Martine Rouhart, La solitude des étoiles, éd. Murmure des soirs. Postface de Françoise Houdart.

Comme Françoise Houdart le note fort bien dans sa préface, Martine Rouhart a eu l’excellente idée mettre en exergue de ses chapitres des citations se rapportant à l’astronomie, de Hubert Reeves et d’autres astronomes. De plus, la mère de l’héroïne, Suzanne, intervient elle aussi, balisant la progression du récit, et nous apportant un éclairage nouveau sur la psychologie de Camille.

Je ne vais pas vous raconter l’histoire. Disons seulement que deux personnages en quête de solitude, l’une pour une brève période, l’autre de longue durée. Ainsi en va-t-il des étoiles jumelles, qui peuvent se croiser, même à longue distance, sans danger de collision. Camille et Théodore (don de Dieu) vont se rencontrer, se voir, se parler, alors que tout, le milieu, la culture, l’insertion dans la société, devrait les séparer. Une leçon à en tirer (mais non, monsieur Gide, les « bons sentiments » ne font pas que de la mauvaise littérature), c’est que toutes nos rencontres, même brèves, sur le quai d’une gare, dans le tram, l’éclat d’un regard, la gentillesse d’un sourire, pèsent lourd, parfois, sans la balance d’une destinée (souvenez-vous de Brassens: Toi l’Auvergnat qui sans façons d’un air malheureux m’as souri…)

Il y a chez Martine Rouhart une fraîcheur d’âme, une finesse d’esprit, un sentiment, aussi, de la nature, du ciel, des arbres, qui d’emblée conquièrent le lecteur. Ecoutez-la plutôt, à la page 12: Je peux demeurer ainsi pendant un temps infini, parfaitement immobile, enroulée sur moi-même dans l’intimité de ma nuit, dans un état de présence-absence. C’est à cette heure-ci que je jouis le plus intensément de ma vie intérieure. Un instant à la pointe du jour que je renouvelle chaque matin. Une joie un peu irréelle qui s’évapore telle une fumée et laisse un goût de vide; il manque quelqu’un avec qui la partager.

Il y a en ces quelques phrases bien plus qu’une belle description d’un petit bonheur matinal. Une grande idée, c’est que seuls ceux qui peuvent s’isoler, prendre la mesure de leur solitude, sont capables de s’ouvrir aux autres.

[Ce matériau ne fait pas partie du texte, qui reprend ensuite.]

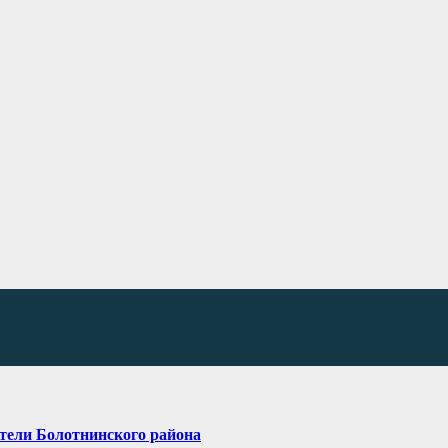
тели Болотнинского района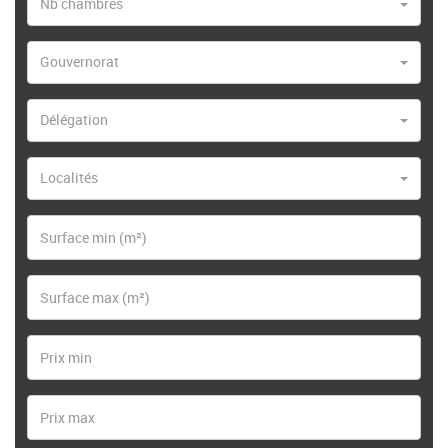
Nb chambres
Gouvernorat
Délégation
Localités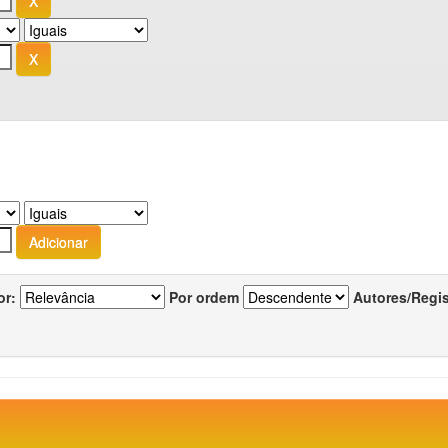
or:
Por ordem
Autores/Regi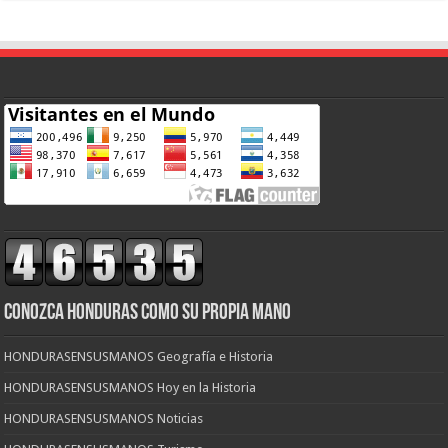
CONOZCA HONDURAS COMO SU PROPIA MANO
HONDURASENSUSMANOS Geografía e Historia
HONDURASENSUSMANOS Hoy en la Historia
HONDURASENSUSMANOS Noticias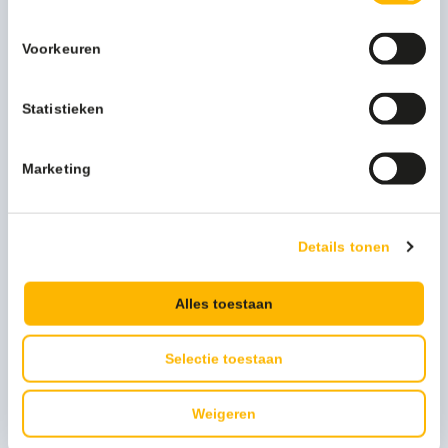
Download productinfo
Voorkeuren
Beschrijving
Statistieken
Bright 'n Water
zijn innovatieve vloerpads voor de het
reinigen, polijsten en renoveren van vloeren zonder
Marketing
chemie of reinigingsmiddel.
Dit is mogelijk door de duizenden synthetische diamantjes
die zich in de pad bevinden.
Bright 'n Water is de, onder Private Label geproduceerde,
Details tonen
Twister Pad.
Alles toestaan
Meer productinformatie
Selectie toestaan
Kleur
groen
Weigeren
Afmeting
9"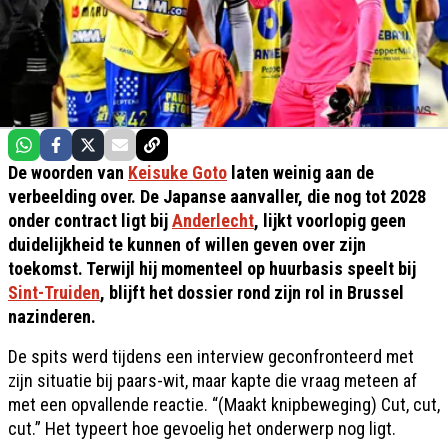
De woorden van
Keisuke Goto
laten weinig aan de
verbeelding over. De Japanse aanvaller, die nog tot 2028
onder contract ligt bij
Anderlecht
, lijkt voorlopig geen
duidelijkheid te kunnen of willen geven over zijn
toekomst. Terwijl hij momenteel op huurbasis speelt bij
Sint-Truiden
, blijft het dossier rond zijn rol in Brussel
nazinderen.
De spits werd tijdens een interview geconfronteerd met
zijn situatie bij paars-wit, maar kapte die vraag meteen af
met een opvallende reactie. “(Maakt knipbeweging) Cut, cut,
cut.” Het typeert hoe gevoelig het onderwerp nog ligt.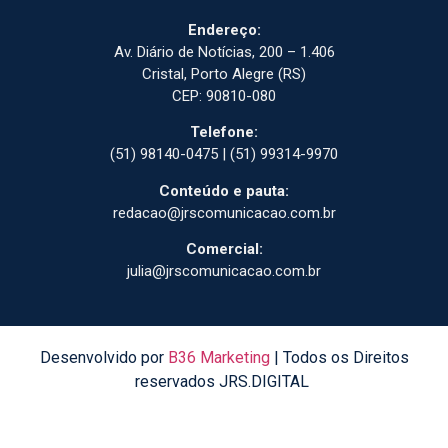
Endereço:
Av. Diário de Notícias, 200 – 1.406
Cristal, Porto Alegre (RS)
CEP: 90810-080
Telefone:
(51) 98140-0475 | (51) 99314-9970
Conteúdo e pauta:
redacao@jrscomunicacao.com.br
Comercial:
julia@jrscomunicacao.com.br
Desenvolvido por
B36 Marketing
| Todos os Direitos
reservados JRS.DIGITAL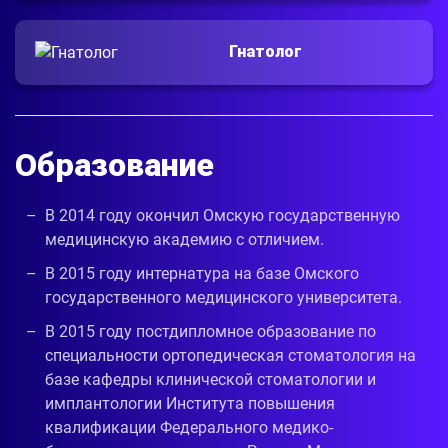
Гнатолог
Образование
В 2014 году окончил Омскую государственную
медицинскую академию с отличием.
В 2015 году интернатура на базе Омского
государственного медицинского университета.
В 2015 году постдипломное образование по
специальности ортопедическая стоматология на
базе кафедры клинической стоматологии и
имплантологии Института повышения
квалификации Федерального медико-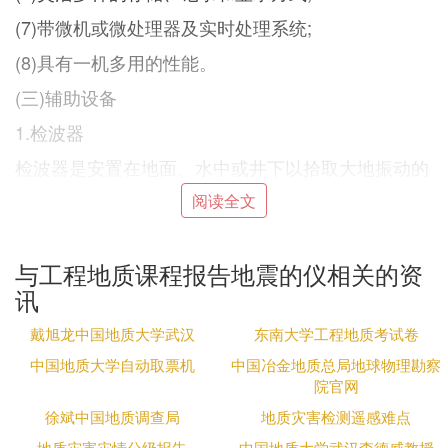
(7)带微机或微处理器及实时处理系统;
(8)具有一机多用的性能。
(三)辅助设备
1.检波器
检波器是安置在地面、水中或井下以拾取大地振动的
地震探测器或接收器，它实质是将机械振动转换为电
阅读全文
信号的一种传感器。现代地震仪器主要有:动圈式地
震检波器、压电式检波器和涡流地震检测器。动圈电
磁式主要用于陆地工作，压电式检波器主要用于海洋
与工程地质课程报告地震的仪相关的资
和沼泽工作。
讯
2.震源
戴旭龙中国地质大学武汉
东南大学工程地质考试卷
炸药震源:一般工程地震勘探常用的震源为圆柱状成
中国地质大学自动取票机
中国冶金地质总局地球物理勘察
型TNT或铵梯炸药震源，它具有能量强、所激发的地
院官网
震波具有良好的脉冲特性等优点。激发时，由瞬发电
徐斌中国地质调查局
地质灾害检测遥感难点
雷管引爆，延迟时间最多仅2ms，以雷管线断开作为
地质灾害灾情分级报告
中国地质大学武汉李德威教授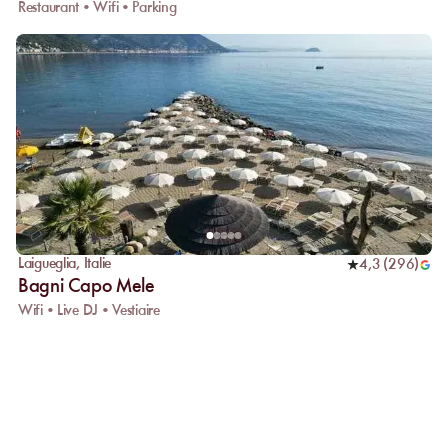
Restaurant • Wifi • Parking
Laigueglia
,
Italie
4,3
(
296
)
Bagni Capo Mele
Wifi • Live DJ • Vestiaire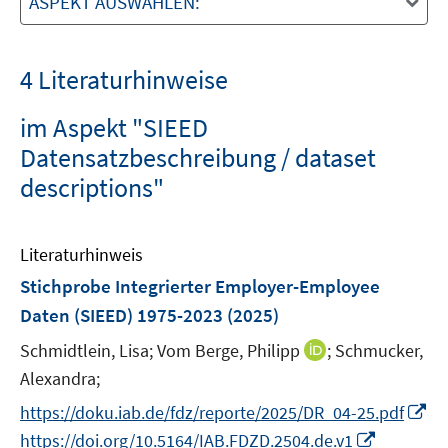
ASPEKT AUSWÄHLEN:
4 Literaturhinweise
im Aspekt "SIEED
Datensatzbeschreibung / dataset
descriptions"
Literaturhinweis
Stichprobe Integrierter Employer-Employee
Daten (SIEED) 1975-2023
(2025)
I
Schmidtlein, Lisa;
Vom Berge, Philipp
;
Schmucker,
n
Alexandra;
n
I
https://doku.iab.de/fdz/reporte/2025/DR_04-25.pdf
e
n
I
https://doi.org/10.5164/IAB.FDZD.2504.de.v1
u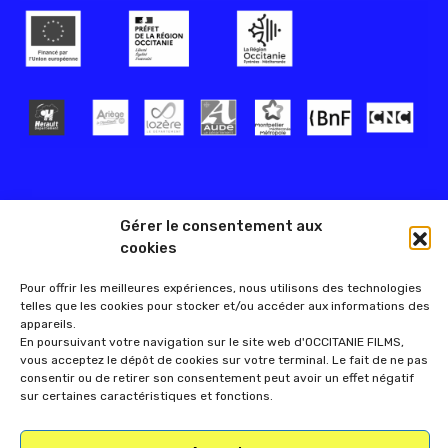
Gérer le consentement aux
cookies
Pour offrir les meilleures expériences, nous utilisons des technologies
telles que les cookies pour stocker et/ou accéder aux informations des
appareils.
En poursuivant votre navigation sur le site web d'OCCITANIE FILMS,
vous acceptez le dépôt de cookies sur votre terminal. Le fait de ne pas
consentir ou de retirer son consentement peut avoir un effet négatif
sur certaines caractéristiques et fonctions.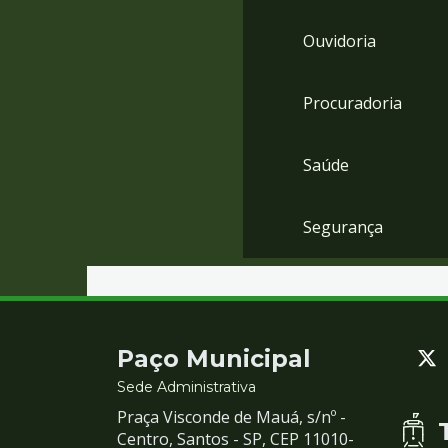
Ouvidoria
Procuradoria
Saúde
Segurança
Contato
Paço Municipal
e
Sede Administrativa
Praça Visconde de Mauá, s/nº -
Redes
Centro, Santos - SP, CEP 11010-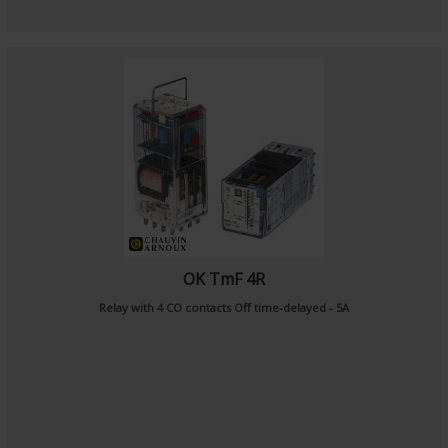
OK TmF 4R
Relay with 4 CO contacts Off time-delayed - 5A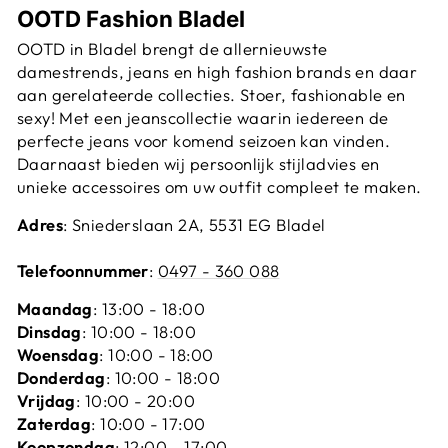
OOTD Fashion Bladel
OOTD in Bladel brengt de allernieuwste
damestrends, jeans en high fashion brands en daar
aan gerelateerde collecties. Stoer, fashionable en
sexy! Met een jeanscollectie waarin iedereen de
perfecte jeans voor komend seizoen kan vinden.
Daarnaast bieden wij persoonlijk stijladvies en
unieke accessoires om uw outfit compleet te maken.
Adres
: Sniederslaan 2A, 5531 EG Bladel
Telefoonnummer
:
0497 - 360 088
Maandag
: 13:00 - 18:00
Dinsdag
: 10:00 - 18:00
Woensdag
: 10:00 - 18:00
Donderdag
: 10:00 - 18:00
Vrijdag
: 10:00 - 20:00
Zaterdag
: 10:00 - 17:00
Koopzondag
: 12:00 - 17:00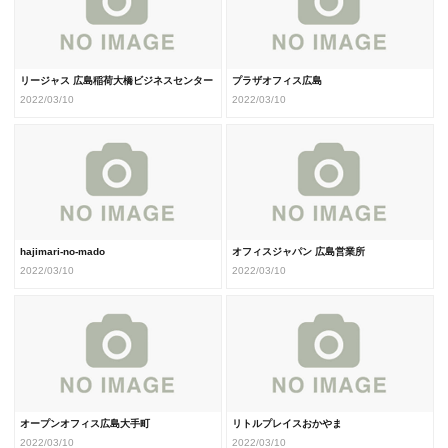
リージャス 広島稲荷大橋ビジネスセンター
プラザオフィス広島
2022/03/10
2022/03/10
hajimari-no-mado
オフィスジャパン 広島営業所
2022/03/10
2022/03/10
オープンオフィス広島大手町
リトルプレイスおかやま
2022/03/10
2022/03/10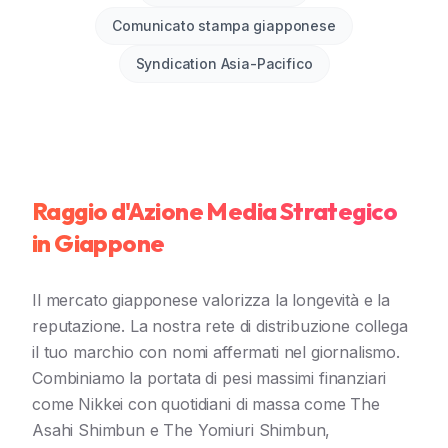
Comunicato stampa giapponese
Syndication Asia-Pacifico
Raggio d'Azione Media Strategico
in Giappone
Il mercato giapponese valorizza la longevità e la
reputazione. La nostra rete di distribuzione collega
il tuo marchio con nomi affermati nel giornalismo.
Combiniamo la portata di pesi massimi finanziari
come Nikkei con quotidiani di massa come The
Asahi Shimbun e The Yomiuri Shimbun,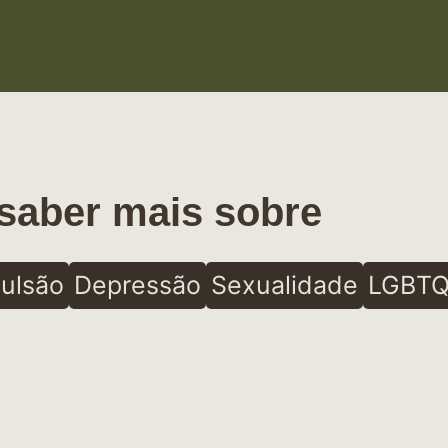
saber mais sobre
ulsão
Depressão
Sexualidade
LGBTQ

L’idée tout aussi profonde que ces moments ne sont pas simplement le fruit du hasard ou d’une discipline quelconque, mais que leur fugacité – tout instant est instable – est peut-être même l’élément essentiel de leur charme, qui par quelque point touche à l’éternité. Ils ne peuvent donc se fabriquer à notre guise, se reproduire en série. Ils nous demandent simplement de l’attention, de la disponibilité. L’idée qui m’en vient serait plutôt celle du pêcheur et de sa longue guette. Quel beau métier, que d’être pêcheur d’éternité!

Et puis, bien sûr, il y a des coups de foudre, dans l’amitié comme dans l’amour. Et c’est bien le propos de ce livre: l’histoire d’une amitié. Un évènement qui modifie le rythme du temps. Tout ici est imprégné de pudeur, de tendresse, en contraste avec l’aspect fruste de l’homme sauvage (un personnage, d’ailleurs, qui se trouve dès les origines de notre littérature, et même de notre folklore; n’y a-t-il pas à Bruxelles une Rue de l’homme sauvage?), et les personnages du Comme il vous plaira de Shakespeare, dans la forêt d’Ardenne, ne sont-ils pas à la recherche de leur double, afin de pouvoir reconstruire leur unité? Il se dégage de ce contraste une grande paix, une autre approche de l’éternité. Chaque homme dans sa nuit marche vers sa lumière. Et ce livre est un porteur de lumière.